The ‘de novo’ DNA methyltransferase Dnmt3b compensates the Dnmt1-deficient intestinal epithelium

Reviewer #2: In the manuscript entitled "The 'de novo' DNA methyltransferase Dnmt3b compensates the Dnmt1-deficient intestinal epithelium", Elliott et al. examine the role of DNA methylation in mammalian epithelial homeostasis by investigating the effect of Dnmt1, Dnmt3a and Dnmt3b knockout in murine intestine. Using appropriate genetic methods, they proved that Dnmt3b, but not Dnmt3a, can replace or at least compensate for Dnmt1 to keep the integrity of the gut epithelia. Thus, this manuscript presents solid genetic evidence that these enzymes are functionally redundant in the gut epithelium. Considering the popular dogmatic view that Dnmt enzymes can be divided into two classes: 'de novo' and 'maintenance' methyltransferases, this novel finding is very important and I therefore recommend its publication in eLife. There are few additional points that the authors may discuss further: 1) It seems appropriate to specify the region where the authors have observed global hypomethylation at the end of the subsection “Dnmt1 ablation results causes weight loss, hypomethylation, and genomic instability “by adding 'in LINE1 repeats and H19 imprinting region'.
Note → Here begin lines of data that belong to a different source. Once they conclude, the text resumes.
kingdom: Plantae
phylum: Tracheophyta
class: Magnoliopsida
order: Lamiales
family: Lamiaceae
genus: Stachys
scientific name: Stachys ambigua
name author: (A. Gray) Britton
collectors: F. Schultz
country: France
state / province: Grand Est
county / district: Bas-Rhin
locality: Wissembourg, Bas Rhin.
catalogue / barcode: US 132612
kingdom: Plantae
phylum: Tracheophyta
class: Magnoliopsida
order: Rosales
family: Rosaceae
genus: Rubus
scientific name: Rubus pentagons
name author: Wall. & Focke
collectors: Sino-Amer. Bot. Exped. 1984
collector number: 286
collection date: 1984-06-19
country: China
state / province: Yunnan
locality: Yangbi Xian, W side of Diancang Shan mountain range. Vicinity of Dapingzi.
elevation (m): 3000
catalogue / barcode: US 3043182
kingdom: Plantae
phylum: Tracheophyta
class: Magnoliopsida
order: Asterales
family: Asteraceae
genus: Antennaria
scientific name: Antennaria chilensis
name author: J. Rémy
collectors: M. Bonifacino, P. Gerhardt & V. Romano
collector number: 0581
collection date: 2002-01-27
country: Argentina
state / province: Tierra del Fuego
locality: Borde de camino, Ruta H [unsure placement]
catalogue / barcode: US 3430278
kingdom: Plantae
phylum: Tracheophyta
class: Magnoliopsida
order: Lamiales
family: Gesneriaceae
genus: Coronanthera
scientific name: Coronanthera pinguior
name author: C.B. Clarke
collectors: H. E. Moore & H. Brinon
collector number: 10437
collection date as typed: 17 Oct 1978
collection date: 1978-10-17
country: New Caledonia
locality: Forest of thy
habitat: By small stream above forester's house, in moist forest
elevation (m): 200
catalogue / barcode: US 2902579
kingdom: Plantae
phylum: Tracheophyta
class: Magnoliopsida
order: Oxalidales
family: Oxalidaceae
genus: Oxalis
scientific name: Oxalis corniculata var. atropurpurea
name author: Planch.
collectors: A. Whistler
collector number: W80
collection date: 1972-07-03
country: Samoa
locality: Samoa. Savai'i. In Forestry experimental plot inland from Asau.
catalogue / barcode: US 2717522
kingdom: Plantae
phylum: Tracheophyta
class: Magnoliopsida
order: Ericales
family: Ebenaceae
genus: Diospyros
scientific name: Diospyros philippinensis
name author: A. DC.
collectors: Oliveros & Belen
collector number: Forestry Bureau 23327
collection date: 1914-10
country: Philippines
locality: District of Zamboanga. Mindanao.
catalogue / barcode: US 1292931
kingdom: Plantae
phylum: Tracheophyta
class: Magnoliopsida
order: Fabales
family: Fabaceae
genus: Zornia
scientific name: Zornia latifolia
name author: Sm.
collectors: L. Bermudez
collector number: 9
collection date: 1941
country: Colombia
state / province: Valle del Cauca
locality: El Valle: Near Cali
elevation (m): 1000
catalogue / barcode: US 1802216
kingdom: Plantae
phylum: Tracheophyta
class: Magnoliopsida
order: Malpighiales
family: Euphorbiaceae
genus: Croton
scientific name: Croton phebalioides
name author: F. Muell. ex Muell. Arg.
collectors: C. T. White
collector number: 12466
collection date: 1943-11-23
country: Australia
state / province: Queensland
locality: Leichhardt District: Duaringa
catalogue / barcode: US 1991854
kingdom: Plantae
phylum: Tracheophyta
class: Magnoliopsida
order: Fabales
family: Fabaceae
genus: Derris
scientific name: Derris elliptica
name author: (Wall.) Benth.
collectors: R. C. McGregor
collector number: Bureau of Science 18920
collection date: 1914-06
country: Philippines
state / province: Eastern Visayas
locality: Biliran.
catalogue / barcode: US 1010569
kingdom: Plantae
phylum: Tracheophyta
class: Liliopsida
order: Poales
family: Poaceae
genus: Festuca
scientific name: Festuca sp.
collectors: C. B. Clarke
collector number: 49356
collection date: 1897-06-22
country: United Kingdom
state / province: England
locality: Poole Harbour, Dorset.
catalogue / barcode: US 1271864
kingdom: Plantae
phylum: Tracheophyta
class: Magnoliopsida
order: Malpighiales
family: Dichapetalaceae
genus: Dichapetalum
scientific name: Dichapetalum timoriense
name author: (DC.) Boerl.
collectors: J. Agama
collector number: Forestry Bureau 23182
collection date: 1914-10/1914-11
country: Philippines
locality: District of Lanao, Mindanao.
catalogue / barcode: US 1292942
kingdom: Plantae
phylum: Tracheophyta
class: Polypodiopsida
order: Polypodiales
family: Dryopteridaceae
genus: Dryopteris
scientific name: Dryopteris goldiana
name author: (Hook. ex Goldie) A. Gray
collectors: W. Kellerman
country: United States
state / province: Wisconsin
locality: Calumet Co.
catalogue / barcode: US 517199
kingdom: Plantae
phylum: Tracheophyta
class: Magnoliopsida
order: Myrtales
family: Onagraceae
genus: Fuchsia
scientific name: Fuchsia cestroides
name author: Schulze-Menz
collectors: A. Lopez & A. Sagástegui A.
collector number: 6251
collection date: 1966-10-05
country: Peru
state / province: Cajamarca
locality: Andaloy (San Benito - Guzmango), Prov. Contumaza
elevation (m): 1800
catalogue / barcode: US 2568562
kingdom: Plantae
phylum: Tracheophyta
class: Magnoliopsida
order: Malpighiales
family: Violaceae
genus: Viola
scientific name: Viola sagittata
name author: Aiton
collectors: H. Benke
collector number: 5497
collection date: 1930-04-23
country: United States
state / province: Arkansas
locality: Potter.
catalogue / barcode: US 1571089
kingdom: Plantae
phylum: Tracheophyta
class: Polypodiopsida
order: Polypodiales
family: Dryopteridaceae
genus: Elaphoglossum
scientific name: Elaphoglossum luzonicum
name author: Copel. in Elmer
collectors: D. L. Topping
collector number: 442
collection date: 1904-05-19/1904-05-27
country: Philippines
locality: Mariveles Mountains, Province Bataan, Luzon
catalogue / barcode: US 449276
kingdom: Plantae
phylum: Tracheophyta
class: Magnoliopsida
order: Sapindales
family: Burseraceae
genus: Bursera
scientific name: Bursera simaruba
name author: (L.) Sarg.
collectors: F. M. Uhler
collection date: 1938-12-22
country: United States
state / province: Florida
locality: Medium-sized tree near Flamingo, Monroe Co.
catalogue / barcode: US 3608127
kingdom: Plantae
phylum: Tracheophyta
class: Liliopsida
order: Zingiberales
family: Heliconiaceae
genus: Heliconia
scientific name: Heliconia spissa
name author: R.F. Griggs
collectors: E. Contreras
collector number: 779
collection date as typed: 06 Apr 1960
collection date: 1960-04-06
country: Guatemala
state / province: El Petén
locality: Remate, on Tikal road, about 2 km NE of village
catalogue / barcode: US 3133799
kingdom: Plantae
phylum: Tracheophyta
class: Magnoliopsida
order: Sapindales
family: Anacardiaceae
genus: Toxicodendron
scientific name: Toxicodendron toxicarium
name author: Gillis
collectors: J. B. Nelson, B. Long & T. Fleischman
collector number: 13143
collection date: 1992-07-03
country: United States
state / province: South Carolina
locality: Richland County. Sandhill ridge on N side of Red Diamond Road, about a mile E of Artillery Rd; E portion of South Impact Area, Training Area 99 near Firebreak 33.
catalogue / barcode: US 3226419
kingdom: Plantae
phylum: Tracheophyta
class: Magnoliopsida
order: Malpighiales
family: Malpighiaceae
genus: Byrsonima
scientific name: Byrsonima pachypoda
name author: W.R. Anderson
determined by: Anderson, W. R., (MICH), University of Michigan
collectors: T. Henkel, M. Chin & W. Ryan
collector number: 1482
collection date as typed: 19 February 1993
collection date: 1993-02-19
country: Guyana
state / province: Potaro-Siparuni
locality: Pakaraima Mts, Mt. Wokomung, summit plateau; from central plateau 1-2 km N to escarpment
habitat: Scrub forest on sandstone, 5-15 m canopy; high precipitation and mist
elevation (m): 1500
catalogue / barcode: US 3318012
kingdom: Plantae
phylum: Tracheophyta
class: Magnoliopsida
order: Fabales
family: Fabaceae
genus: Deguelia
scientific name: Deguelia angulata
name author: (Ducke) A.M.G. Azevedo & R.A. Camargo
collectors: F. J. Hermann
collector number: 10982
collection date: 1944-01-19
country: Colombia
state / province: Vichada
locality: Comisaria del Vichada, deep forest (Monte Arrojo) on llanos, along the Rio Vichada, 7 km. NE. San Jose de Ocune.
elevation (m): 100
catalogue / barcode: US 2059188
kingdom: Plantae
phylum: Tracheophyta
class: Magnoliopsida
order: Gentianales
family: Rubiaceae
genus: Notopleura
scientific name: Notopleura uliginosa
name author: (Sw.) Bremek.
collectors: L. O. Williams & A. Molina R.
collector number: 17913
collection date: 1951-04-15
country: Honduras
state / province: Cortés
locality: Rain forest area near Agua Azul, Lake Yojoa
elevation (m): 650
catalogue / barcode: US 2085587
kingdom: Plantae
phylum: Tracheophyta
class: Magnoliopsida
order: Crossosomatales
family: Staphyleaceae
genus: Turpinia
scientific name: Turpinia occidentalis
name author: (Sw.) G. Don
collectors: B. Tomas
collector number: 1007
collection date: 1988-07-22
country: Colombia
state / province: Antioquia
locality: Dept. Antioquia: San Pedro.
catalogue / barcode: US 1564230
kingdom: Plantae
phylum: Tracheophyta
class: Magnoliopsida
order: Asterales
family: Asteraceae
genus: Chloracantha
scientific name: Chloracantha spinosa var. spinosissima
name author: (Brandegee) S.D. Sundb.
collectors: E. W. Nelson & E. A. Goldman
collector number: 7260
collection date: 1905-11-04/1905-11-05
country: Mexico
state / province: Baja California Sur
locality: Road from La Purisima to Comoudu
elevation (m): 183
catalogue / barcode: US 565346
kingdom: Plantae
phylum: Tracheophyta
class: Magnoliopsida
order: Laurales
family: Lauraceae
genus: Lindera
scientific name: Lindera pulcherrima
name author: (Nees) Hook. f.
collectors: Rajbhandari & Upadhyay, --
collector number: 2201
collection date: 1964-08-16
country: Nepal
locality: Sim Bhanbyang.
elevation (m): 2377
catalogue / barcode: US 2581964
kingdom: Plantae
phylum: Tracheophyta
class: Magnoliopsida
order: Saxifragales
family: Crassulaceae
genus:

We altered the text, to read “Overall, these results suggest a phenotype in which loss of Dnmt1 results in hypomethylation of LINE1 repeats and the H19 imprinting control region, increased DNA damage, and apoptosis.”

2) Dnmt3a and Dnmt3b are closely related methyltransferases both in sequence homology and domain architecture. It is therefore very interesting that Dnmt3a couldn't compensate the loss of Dnmt1 even though the basal level of Dnmt3a is higher than that of Dnmt3b. The authors may discuss this interesting point in the Discussion.

Thank you for this helpful suggestion. We added a new paragraph to the Discussion to review the different functions of de novo methyltransferases, and to examine why Dnmt3a cannot compensate for Dnmt1 and Dnmt3b loss.

3) Dnmt1;Dnmt3b compound mutants showed severe phenotype and more than 50% lethality. However, after two weeks, the phenotype of these animals stabilized with regards to both survival rate and weight loss. Does this mean that there are additional methyltransferases that can further compensate for the loss of the two enzymes? Do the authors have any idea which methyltranserases could be involved in this compensatory mechanism? Can the authors perform for example qPCR analysis to further investigate this?

Reviewer #2was concerned about Dnmt1;Dnmt3b double mutants that were able to survive, and wanted us to provide evidence of a compensatory mechanism. Thank you for this comment, as we believe answering this question in more detail adds to the quality of our manuscript. As mentioned in the text, we believe that Dnmt3b-positive cells, which escape Cre-loxP recombination, proliferate and repopulate the intestinal epithelium. We have provided a new figure, Figure 4—figure supplement 1, which shows an example of a Dnmt3b-positive escaper crypt in the double mutant small intestine. We show that this escaper crypt does not display the DNA damage phenotype present in mutant crypts by co-staining for Dnmt3b and γH2AX. γH2AX is only present in the mutant crypts, and is not present in the Dnmt3b-positive escaper crypts.

4) The number of goblet cells seems to be altered in the Dnmt1;Dnmt3b compound mutant intestine. It is recommended to provide higher magnification images of H&E and staining for markers of goblet cells (Alcian blue), Paneth cells (Lysozyme), enteroendocrine cell (Chromogranin) and intestinal stem cells (Olfm4/Lgr5). Together this data will provide basic information of the phenotype of this precious compound mutant mouse.

Reviewer #2’sfinal concern was that we should provide further characterization of the differentiation of the double mutant intestinal epithelium. He suggested staining for goblet cells, Paneth cells, enterocytes, and Olfm4 and Lgr5 to mark intestinal stem cells. This amount of staining, in multiple biological replicates, would take several months to complete, and would probably not yield data to further the main point of our manuscript. Furthermore, Olfm4 and Lgr5 would require sensitive in situ hybridization, because antibodies are not readily available. We have preliminary evidence to suggest that differentiation (goblet cells, Paneth cells, enterocytes) is largely unaffected in these double mutants, which we have indicated in the text.